Why should we have a Highway Code for electric scooters and wheelchairs
Mobility products are divided in Class 2 and Class 3 vehicles. Class 2 are limited to up to 4 mph and in general are designed for pavement use. Class 2 mobility products have a maximum speed of up to 8 mph for road use, but have a switch to reduce the maximum speed to 4 mph so they can also be used on a pavement. Where pavements does not exist you may have to use the road until you can return to a pavement at the first opportunity.
Driven safely mobility products can give people freedom and independence, in the wrong hands they can do considerable damage to property an other pedestrians.
Which Highway Code category do wheelchair/scooter drivers come into?
The categories of road users in the Highway Code are pedestrians, cyclists, motor cyclists and motorists. As a wheelchair/scooter user you don’t really fit any of these categories. You may however partly fit any of them.

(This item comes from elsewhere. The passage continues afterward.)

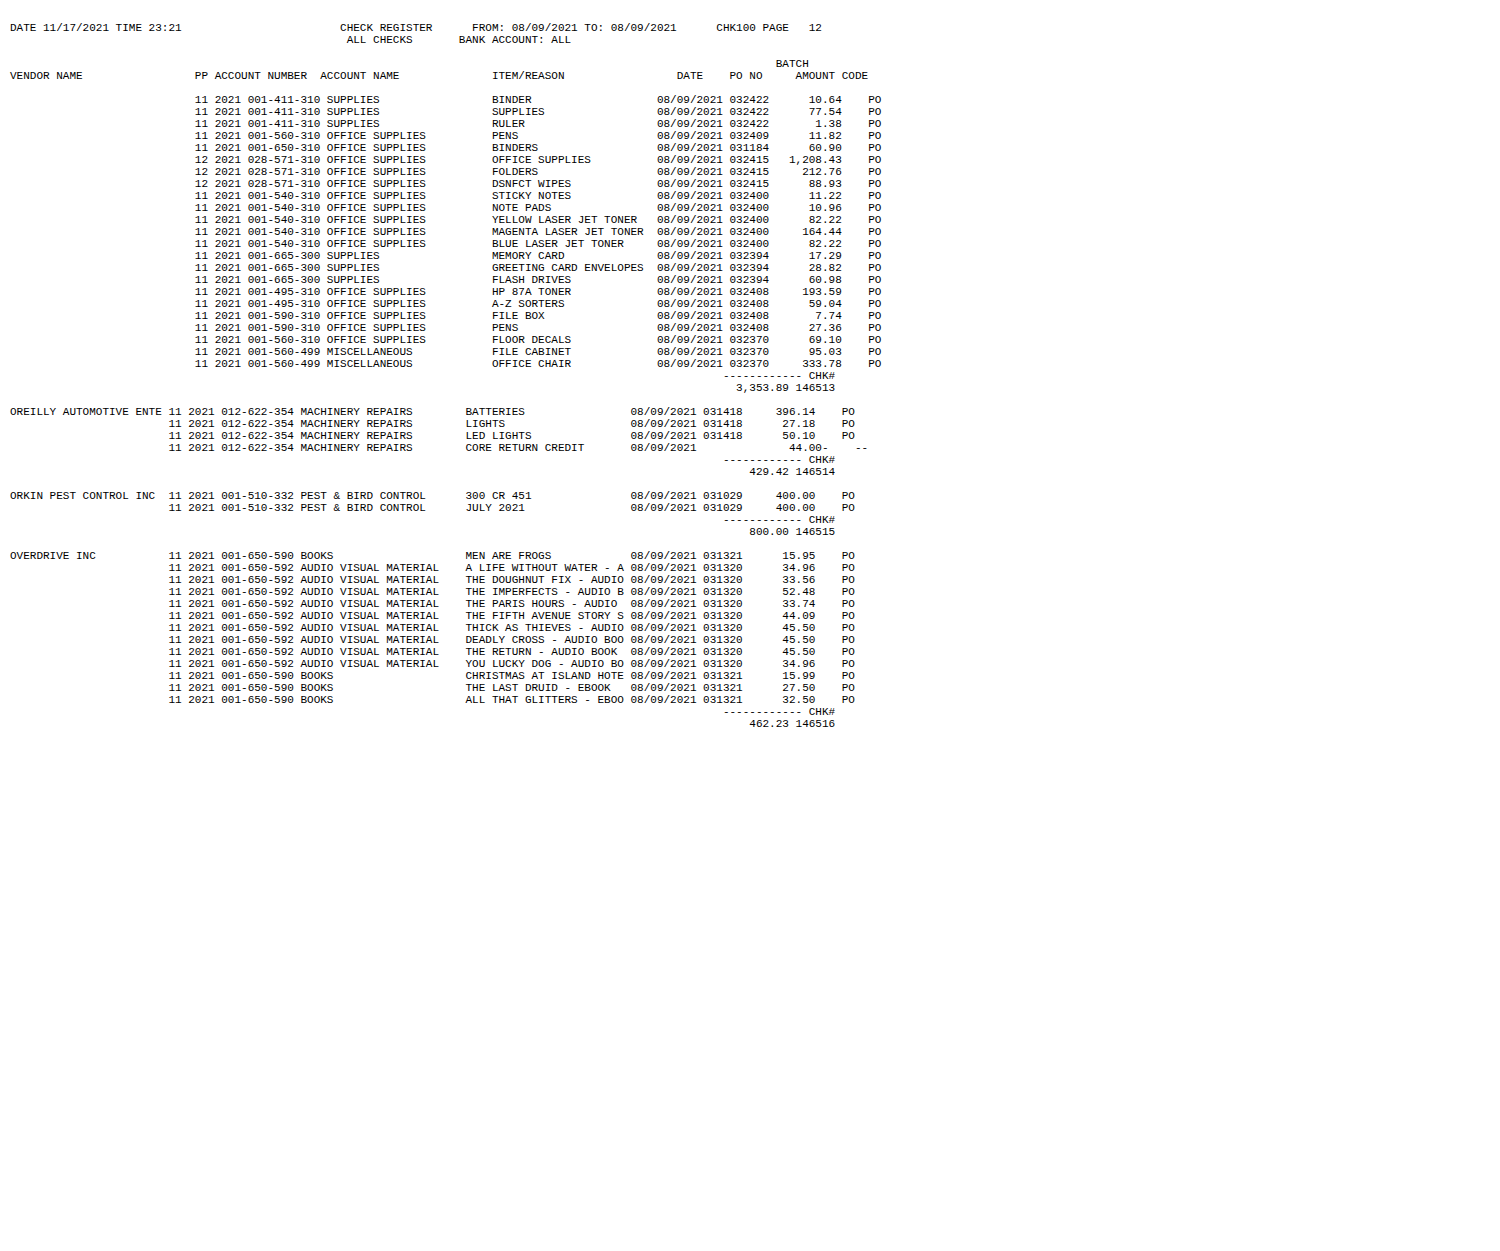DATE 11/17/2021 TIME 23:21 CHECK REGISTER FROM: 08/09/2021 TO: 08/09/2021 CHK100 PAGE 12 ALL CHECKS BANK ACCOUNT: ALL BATCH VENDOR NAME PP ACCOUNT NUMBER ACCOUNT NAME ITEM/REASON DATE PO NO AMOUNT CODE 11 2021 001-411-310 SUPPLIES BINDER 08/09/2021 032422 10.64 PO 11 2021 001-411-310 SUPPLIES SUPPLIES 08/09/2021 032422 77.54 PO 11 2021 001-411-310 SUPPLIES RULER 08/09/2021 032422 1.38 PO 11 2021 001-560-310 OFFICE SUPPLIES PENS 08/09/2021 032409 11.82 PO 11 2021 001-650-310 OFFICE SUPPLIES BINDERS 08/09/2021 031184 60.90 PO 12 2021 028-571-310 OFFICE SUPPLIES OFFICE SUPPLIES 08/09/2021 032415 1,208.43 PO 12 2021 028-571-310 OFFICE SUPPLIES FOLDERS 08/09/2021 032415 212.76 PO 12 2021 028-571-310 OFFICE SUPPLIES DSNFCT WIPES 08/09/2021 032415 88.93 PO 11 2021 001-540-310 OFFICE SUPPLIES STICKY NOTES 08/09/2021 032400 11.22 PO 11 2021 001-540-310 OFFICE SUPPLIES NOTE PADS 08/09/2021 032400 10.96 PO 11 2021 001-540-310 OFFICE SUPPLIES YELLOW LASER JET TONER 08/09/2021 032400 82.22 PO 11 2021 001-540-310 OFFICE SUPPLIES MAGENTA LASER JET TONER 08/09/2021 032400 164.44 PO 11 2021 001-540-310 OFFICE SUPPLIES BLUE LASER JET TONER 08/09/2021 032400 82.22 PO 11 2021 001-665-300 SUPPLIES MEMORY CARD 08/09/2021 032394 17.29 PO 11 2021 001-665-300 SUPPLIES GREETING CARD ENVELOPES 08/09/2021 032394 28.82 PO 11 2021 001-665-300 SUPPLIES FLASH DRIVES 08/09/2021 032394 60.98 PO 11 2021 001-495-310 OFFICE SUPPLIES HP 87A TONER 08/09/2021 032408 193.59 PO 11 2021 001-495-310 OFFICE SUPPLIES A-Z SORTERS 08/09/2021 032408 59.04 PO 11 2021 001-590-310 OFFICE SUPPLIES FILE BOX 08/09/2021 032408 7.74 PO 11 2021 001-590-310 OFFICE SUPPLIES PENS 08/09/2021 032408 27.36 PO 11 2021 001-560-310 OFFICE SUPPLIES FLOOR DECALS 08/09/2021 032370 69.10 PO 11 2021 001-560-499 MISCELLANEOUS FILE CABINET 08/09/2021 032370 95.03 PO 11 2021 001-560-499 MISCELLANEOUS OFFICE CHAIR 08/09/2021 032370 333.78 PO ------------ CHK# 3,353.89 146513 OREILLY AUTOMOTIVE ENTE 11 2021 012-622-354 MACHINERY REPAIRS BATTERIES 08/09/2021 031418 396.14 PO 11 2021 012-622-354 MACHINERY REPAIRS LIGHTS 08/09/2021 031418 27.18 PO 11 2021 012-622-354 MACHINERY REPAIRS LED LIGHTS 08/09/2021 031418 50.10 PO 11 2021 012-622-354 MACHINERY REPAIRS CORE RETURN CREDIT 08/09/2021 44.00- -- ------------ CHK# 429.42 146514 ORKIN PEST CONTROL INC 11 2021 001-510-332 PEST & BIRD CONTROL 300 CR 451 08/09/2021 031029 400.00 PO 11 2021 001-510-332 PEST & BIRD CONTROL JULY 2021 08/09/2021 031029 400.00 PO ------------ CHK# 800.00 146515 OVERDRIVE INC 11 2021 001-650-590 BOOKS MEN ARE FROGS 08/09/2021 031321 15.95 PO 11 2021 001-650-592 AUDIO VISUAL MATERIAL A LIFE WITHOUT WATER - A 08/09/2021 031320 34.96 PO 11 2021 001-650-592 AUDIO VISUAL MATERIAL THE DOUGHNUT FIX - AUDIO 08/09/2021 031320 33.56 PO 11 2021 001-650-592 AUDIO VISUAL MATERIAL THE IMPERFECTS - AUDIO B 08/09/2021 031320 52.48 PO 11 2021 001-650-592 AUDIO VISUAL MATERIAL THE PARIS HOURS - AUDIO 08/09/2021 031320 33.74 PO 11 2021 001-650-592 AUDIO VISUAL MATERIAL THE FIFTH AVENUE STORY S 08/09/2021 031320 44.09 PO 11 2021 001-650-592 AUDIO VISUAL MATERIAL THICK AS THIEVES - AUDIO 08/09/2021 031320 45.50 PO 11 2021 001-650-592 AUDIO VISUAL MATERIAL DEADLY CROSS - AUDIO BOO 08/09/2021 031320 45.50 PO 11 2021 001-650-592 AUDIO VISUAL MATERIAL THE RETURN - AUDIO BOOK 08/09/2021 031320 45.50 PO 11 2021 001-650-592 AUDIO VISUAL MATERIAL YOU LUCKY DOG - AUDIO BO 08/09/2021 031320 34.96 PO 11 2021 001-650-590 BOOKS CHRISTMAS AT ISLAND HOTE 08/09/2021 031321 15.99 PO 11 2021 001-650-590 BOOKS THE LAST DRUID - EBOOK 08/09/2021 031321 27.50 PO 11 2021 001-650-590 BOOKS ALL THAT GLITTERS - EBOO 08/09/2021 031321 32.50 PO ------------ CHK# 462.23 146516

Some wheelchairs/scooters can only be driven safely on the road. This does not always make it safe to do so. To drive safely on the road it is advisable to have a Class 3 vehicle capable of doing 6/8 miles an hour, equipped with headlights, rear lights, flashing indicators and a horn. Even with all this you may not use dual carriageways unless you also have an additional flashing beacon light and you are not permitted to use bus lanes or cycle tracks.
Under NO circumstances is it permissible for scooters or wheelchairs to be driven on motorways.
Many people on foot will be kind and helpful to drivers of a wheelchair/scooter. But not everyone!
Do not try to climb or descend kerbs higher than the manufacturer recommends. Move carefully, to avoid traumatic bumps – to yourself or your vehicle.
You may need to ask people to open doors for you. I have found that most people are willing to help, if asked politely. Don’t struggle to do the impossible or even the very difficult things when there are people around who would help if asked.
Remember you are not driving a car, but a very small and slow vehicle, which is therefore more vulnerable.
If it is possible, use the footpath. It is wise to avoid using roads, particularly busy ones.
You must observe the law about:
If you need to turn right across traffic, try to get on to the footpath before the turn and then use a safe pedestrian crossing or traffic light control crossing. Only try to turn right if you are completely sure it is safe to do so. Do not rely on your mirror. It may give a false impression of distance. Always give clear indication of intention to turn left or right.
When passing a parked vehicle – take great care you are not moving into the path of a faster moving vehicle coming behind you, or towards you. Always signal your intention to pull out.